Anche se inserite in gruppi di controllo, ciò non toglie che le banche d’interesse regionale debbano concorrere con la Regione al perseguimento degli obiettivi più generali della politica di sviluppo regionale. Ciò potrà avvenire in tre modi distinti ma tra loro complementari:

a) con la gestione della tesoreria regionale. Al riguardo, la Giunta ha deliberato di non rinnovare la convenzione con gli attuali istituti tesorieri, per inadempimenti vari da parte di questi ultimi. Contestualmente, è stata indetta una procedura negoziata per l’affidamento del servizio di tesoreria ai sensi della Direttiva CEE 92/50 e del decreto legislativo 17.3.95, n. 157, secondo il criterio di aggiudicazione previsto alla lettera b), comma uno, dell’art. 23, che prevede l’offerta economicamente più vantaggiosa. La gestione della tesoreria, in particolare, dovrà garantire l’effettiva gratuità del servizio nei confronti degli EE.LL., degli Enti regionali e delle Aziende Sanitarie USL.;
b) in secondo luogo con l’affidamento alle migliori condizioni della gestione delle istruttorie delle pratiche di concessione del credito agevolato e dei contributi in conto capitale previsti dall’attuale normativa d’incentivazione;
c) infine, con il coinvolgimento della Fondazione Banco di Sardegna nella promozione delle politiche sociali e culturali. Al riguardo, è opportuno che la Fondazione esca definitivamente dal controllo del Banco di Sardegna S.p.A., così come è previsto dalla normativa nazionale al riguardo e come insistentemente suggerito dalla Banca d’Italia (da ultimo, nelle Considerazioni finali del Governatore dello scorso mese di maggio).

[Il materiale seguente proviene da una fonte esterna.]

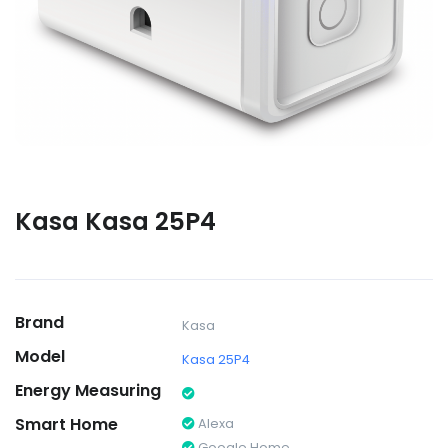
Kasa Kasa 25P4
Brand
Kasa
Model
Kasa 25P4
Energy Measuring
Smart Home
Alexa
Google Home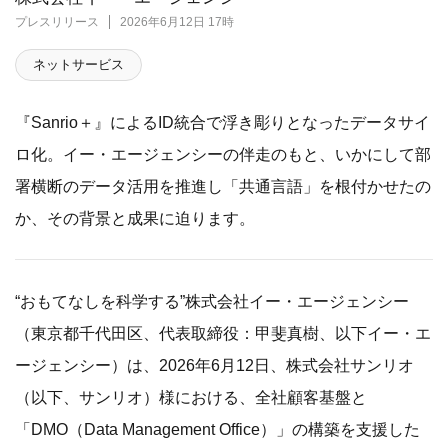
プレスリリース
2026年6月12日 17時
ネットサービス
『Sanrio＋』によるID統合で浮き彫りとなったデータサイ
ロ化。イー・エージェンシーの伴走のもと、いかにして部
署横断のデータ活用を推進し「共通言語」を根付かせたの
か、その背景と成果に迫ります。
“おもてなしを科学する”株式会社イー・エージェンシー
（東京都千代田区、代表取締役：甲斐真樹、以下イー・エ
ージェンシー）は、2026年6月12日、株式会社サンリオ
（以下、サンリオ）様における、全社顧客基盤と
「DMO（Data Management Office）」の構築を支援した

Meno impellente appare, invece, soprattutto alla luce della recente evoluzione della situazione del credito in Sardegna, l’attuazione del disposto dell’art. 4 dello Statuto, che riserva alla Regione una competenza in materia di credito di rilevanza regionale. Nella promozione dello sviluppo economico regionale verrà potenziato lo strumento dei consorzi fidi, estendendolo (con apposita normativa) al settore dell’agricoltura ed attribuendogli un maggiore ruolo nella valutazione tecnico economica dei piani di investimento, soprattutto per i fidi di importo minore destinati alle micro e piccole imprese, che attualmente scontano difficoltà od impossibilità di istruttoria presso le banche. I consorzi fidi, come noto, sono espressione della imprenditoria locale e salvaguardano gli interessi di affidabilità della stessa imprenditoria, supplendo alle carenze di garanzie bancarie.

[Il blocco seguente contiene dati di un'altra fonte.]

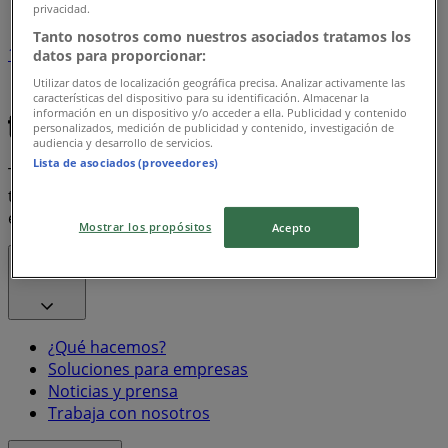
privacidad.
Tanto nosotros como nuestros asociados tratamos los
1
datos para proporcionar:
Utilizar datos de localización geográfica precisa. Analizar activamente las
Bon Preu
Frito Lay
características del dispositivo para su identificación. Almacenar la
información en un dispositivo y/o acceder a ella. Publicidad y contenido
personalizados, medición de publicidad y contenido, investigación de
audiencia y desarrollo de servicios.
Lista de asociados (proveedores)
Tiendeo forma parte de Shopfully, la empresa
tecnológica que está reinventando las compras locales
en todo el mundo.
Mostrar los propósitos
Acepto
Tiendeo
¿Qué hacemos?
Soluciones para empresas
Noticias y prensa
Trabaja con nosotros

In ogni caso, ogni finanziamento ai consorzi fidi sarà subordinato ad un’attenta analisi della loro situazione finanziaria e degli effetti prodotti sull’economia regionale, anche con riferimento alla opportunità di evitare equilibri impropri fra le carenze strutturali del sistema bancario regionale (evidenziate dal differenziale dei tassi con il Centro-Nord di cui alla variabile di rottura “Capacità di finanziamento a condizioni di mercato favorevoli”) e l’abbattimento sistematico degli interessi secondo modalità esogene al sistema del credito stesso.

Per fare chiarezza su questi ed altri problemi del settore in Sardegna, anche alla luce della recente evoluzione della situazione creditizia regionale, la Giunta Regionale intende promuovere una conferenza sul credito da tenersi nel prossimo autunno, con l’intento di far emergere in quella sede la futura posizione della Regione con riguardo ad uno dei settori più delicati del processo di sviluppo economico regionale.